Drew stood up, possibly hoping to distract attention from Shane by drawing everyone’s eyes to his tall, lean stature. “As it turns out,” he said, his voice strong and confident, “the increased acidity of the ocean is not only changing the morphology of the capsid, removing that layer of hydrocarbons, but it’s also seeping in through the lipid bilayer that lines the capsid, and reaching the viral DNA, which it primes to get it ready to infect host cells.”

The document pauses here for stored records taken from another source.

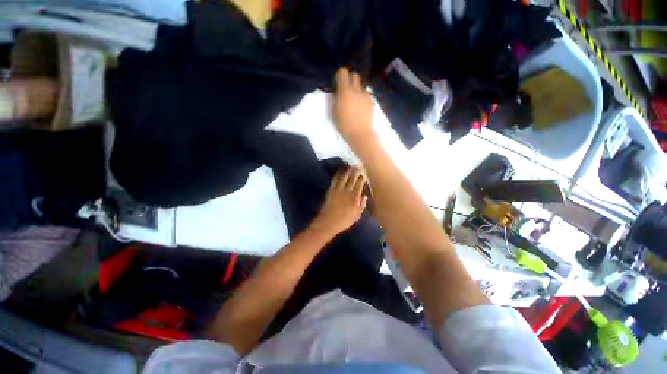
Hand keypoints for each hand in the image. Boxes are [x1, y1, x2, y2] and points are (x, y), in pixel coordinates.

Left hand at [311, 166, 367, 235]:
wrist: (329, 222)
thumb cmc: (344, 221)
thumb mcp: (356, 216)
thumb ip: (361, 205)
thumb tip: (364, 196)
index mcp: (355, 198)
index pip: (359, 185)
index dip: (362, 178)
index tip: (363, 173)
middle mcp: (347, 191)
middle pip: (352, 179)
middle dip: (356, 172)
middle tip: (358, 166)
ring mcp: (338, 190)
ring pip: (344, 178)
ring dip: (347, 171)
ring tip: (350, 166)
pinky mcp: (331, 190)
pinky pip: (335, 180)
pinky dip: (337, 175)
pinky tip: (339, 171)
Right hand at [334, 68, 374, 146]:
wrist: (360, 134)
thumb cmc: (344, 126)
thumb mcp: (334, 113)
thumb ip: (335, 100)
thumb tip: (337, 94)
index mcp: (345, 92)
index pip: (343, 73)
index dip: (340, 75)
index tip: (338, 82)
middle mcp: (356, 90)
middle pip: (355, 76)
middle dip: (350, 79)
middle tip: (347, 90)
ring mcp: (366, 96)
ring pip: (361, 87)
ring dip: (357, 91)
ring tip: (355, 103)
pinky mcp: (372, 103)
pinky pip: (366, 96)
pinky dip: (363, 100)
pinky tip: (361, 109)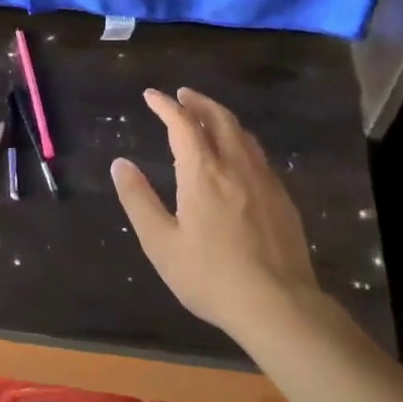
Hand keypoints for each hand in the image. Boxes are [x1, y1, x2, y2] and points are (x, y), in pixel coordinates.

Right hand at [111, 88, 326, 343]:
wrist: (279, 306)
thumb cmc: (211, 276)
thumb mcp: (161, 243)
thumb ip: (139, 200)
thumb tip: (120, 164)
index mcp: (203, 173)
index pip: (183, 124)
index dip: (165, 106)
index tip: (151, 95)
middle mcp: (236, 166)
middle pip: (219, 119)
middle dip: (198, 102)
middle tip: (182, 95)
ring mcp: (264, 181)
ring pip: (243, 134)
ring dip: (221, 117)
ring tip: (207, 117)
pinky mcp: (282, 199)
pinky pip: (258, 155)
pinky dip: (240, 140)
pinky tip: (237, 156)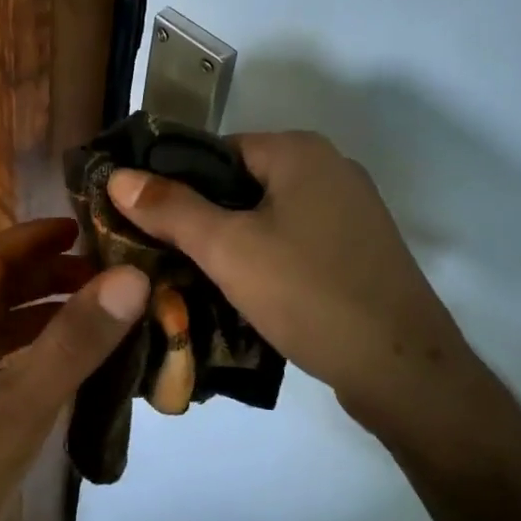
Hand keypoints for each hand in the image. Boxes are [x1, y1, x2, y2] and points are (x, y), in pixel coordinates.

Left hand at [0, 219, 147, 520]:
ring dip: (46, 309)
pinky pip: (4, 357)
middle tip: (107, 275)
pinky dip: (39, 347)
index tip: (86, 228)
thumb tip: (132, 276)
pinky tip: (74, 363)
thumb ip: (77, 339)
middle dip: (49, 271)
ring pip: (2, 322)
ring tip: (100, 312)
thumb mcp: (24, 401)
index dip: (36, 236)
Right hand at [108, 131, 499, 452]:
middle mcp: (330, 167)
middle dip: (202, 217)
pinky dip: (267, 258)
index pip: (213, 150)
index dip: (174, 183)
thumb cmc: (308, 294)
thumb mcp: (226, 249)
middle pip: (241, 182)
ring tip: (197, 278)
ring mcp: (351, 210)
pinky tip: (248, 292)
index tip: (144, 223)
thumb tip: (118, 176)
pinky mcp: (360, 249)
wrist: (402, 369)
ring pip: (268, 214)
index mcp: (299, 150)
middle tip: (165, 256)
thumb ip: (169, 208)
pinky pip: (296, 239)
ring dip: (233, 241)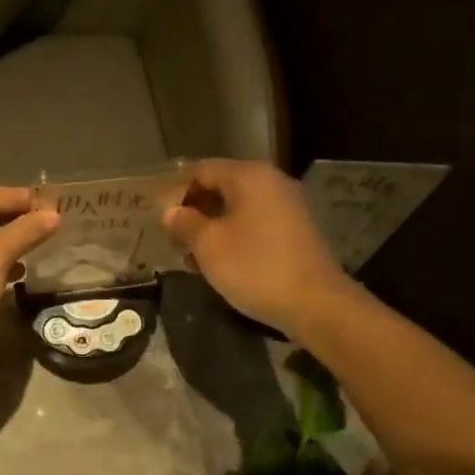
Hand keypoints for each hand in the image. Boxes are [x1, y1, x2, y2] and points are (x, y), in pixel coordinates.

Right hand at [162, 159, 359, 338]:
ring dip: (210, 227)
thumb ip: (184, 222)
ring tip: (191, 257)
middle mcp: (270, 182)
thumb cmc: (255, 267)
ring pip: (236, 208)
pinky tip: (218, 263)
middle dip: (192, 211)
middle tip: (172, 239)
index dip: (174, 191)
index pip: (200, 170)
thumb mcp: (208, 245)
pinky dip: (232, 237)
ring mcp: (286, 206)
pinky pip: (253, 224)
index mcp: (249, 176)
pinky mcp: (294, 231)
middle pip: (219, 187)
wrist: (315, 304)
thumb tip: (169, 211)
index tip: (158, 218)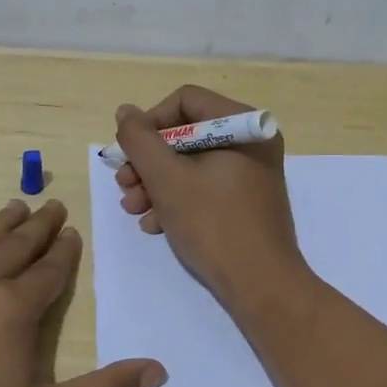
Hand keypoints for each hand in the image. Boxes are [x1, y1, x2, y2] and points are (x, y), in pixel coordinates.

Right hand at [113, 85, 305, 308]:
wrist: (261, 285)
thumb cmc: (214, 224)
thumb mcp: (167, 179)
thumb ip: (140, 140)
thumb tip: (126, 112)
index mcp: (242, 125)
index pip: (185, 101)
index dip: (150, 123)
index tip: (129, 153)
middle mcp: (250, 142)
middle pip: (185, 134)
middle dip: (148, 161)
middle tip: (125, 186)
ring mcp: (250, 173)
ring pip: (191, 164)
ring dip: (156, 184)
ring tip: (135, 209)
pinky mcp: (245, 201)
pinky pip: (205, 187)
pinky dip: (177, 201)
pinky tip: (156, 225)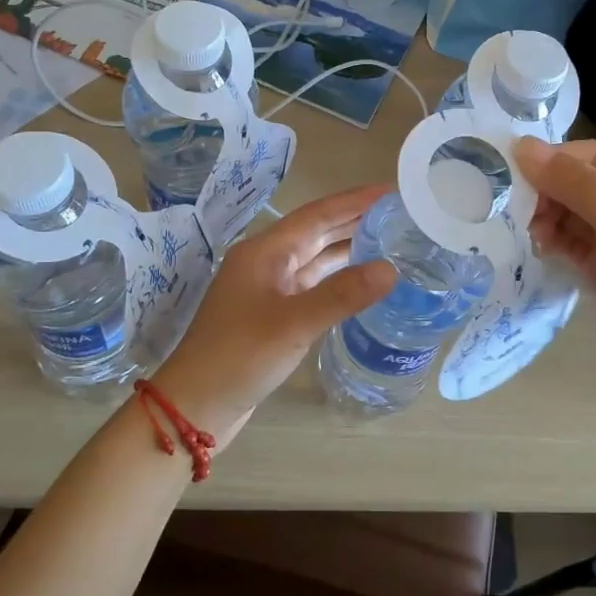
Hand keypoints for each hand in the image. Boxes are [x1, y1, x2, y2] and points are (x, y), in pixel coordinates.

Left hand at [153, 184, 396, 440]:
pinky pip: (312, 284)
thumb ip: (343, 294)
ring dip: (349, 248)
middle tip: (400, 213)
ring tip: (390, 240)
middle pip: (317, 232)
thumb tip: (391, 269)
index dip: (355, 201)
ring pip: (315, 258)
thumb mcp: (294, 323)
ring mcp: (268, 289)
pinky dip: (338, 279)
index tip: (391, 191)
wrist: (195, 405)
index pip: (318, 214)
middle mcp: (266, 262)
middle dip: (355, 220)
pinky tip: (362, 282)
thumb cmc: (239, 356)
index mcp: (265, 251)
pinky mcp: (273, 315)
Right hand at [513, 137, 595, 401]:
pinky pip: (571, 242)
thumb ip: (578, 185)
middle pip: (581, 182)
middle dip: (550, 193)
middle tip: (521, 213)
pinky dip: (553, 241)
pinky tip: (541, 248)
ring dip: (548, 218)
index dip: (556, 161)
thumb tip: (522, 145)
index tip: (513, 176)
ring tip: (534, 236)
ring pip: (572, 213)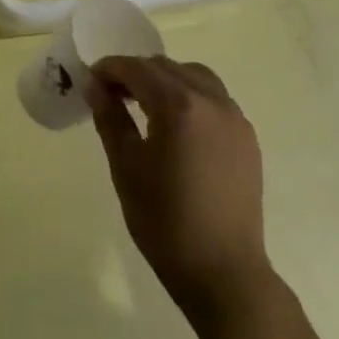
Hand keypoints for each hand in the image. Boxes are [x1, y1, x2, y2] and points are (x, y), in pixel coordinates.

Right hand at [88, 56, 271, 324]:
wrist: (223, 271)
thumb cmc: (164, 221)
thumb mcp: (126, 166)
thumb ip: (110, 118)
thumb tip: (95, 85)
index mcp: (179, 105)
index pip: (137, 69)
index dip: (110, 69)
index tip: (91, 81)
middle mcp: (212, 101)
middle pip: (166, 67)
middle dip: (136, 73)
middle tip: (111, 94)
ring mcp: (235, 118)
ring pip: (194, 77)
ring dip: (165, 80)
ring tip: (144, 105)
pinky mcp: (247, 137)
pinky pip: (215, 98)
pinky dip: (190, 96)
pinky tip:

“Whoa, I’m sorry to interrupt again here,” said Angela, making a ‘time out’ sign with her hands, “but you just lost me. Would you mind backtracking and saying some of that in English, please.”

Tally smiled and took over the explanation. “Viruses, you see, aren’t active aggressors like many pathogenic bacteria—the ones that make you sick, ‘cause you know that all bacteria don’t make you sick, right? People think that all bacteria are bad, and the truth is that the vast majority of them are not at all interested in eating us.”

Angela smiled.

“Okay, cool, so bacteria, the pathogenic ones, they attack their way into cells, kind of like biting or tearing their way in, except, of course, they don’t have mouths. But viruses, they aren’t alive or anything so they can’t fight their way into the cell they want to infect. Instead they mimic a chemical compound that the cell would normally take in through its membrane.”

“Like a wolf in sheep’s clothing,” said Shane, and then changing his voice to a higher pitch he said, “Let me in, let me in, little pig, I’ve brought you something nice to eat.”

Sarah was about to ask Shane to leave the room, but Angela chuckled and placed her hand lightly on Sarah’s forearm. Sarah immediately understood that Angela was reassuring her that Shane’s behavior was not bothering her. Sarah glanced at Rhonda who also gave her a small nod. They were all enjoying the conversation.

“I think I get it,” said Angela, still smiling. “So you’re saying that the Laptev virus, if it had never came in contact with ocean water, it might not have made anyone sick?”

Tally nodded. “Well, that’s a bit of an oversimplification, but yes, that’s the general drift.”

“And that means,” said Rhonda, “that any other drilling sites in the Arctic could still be in danger as the ocean’s water could wear away at the capsids.”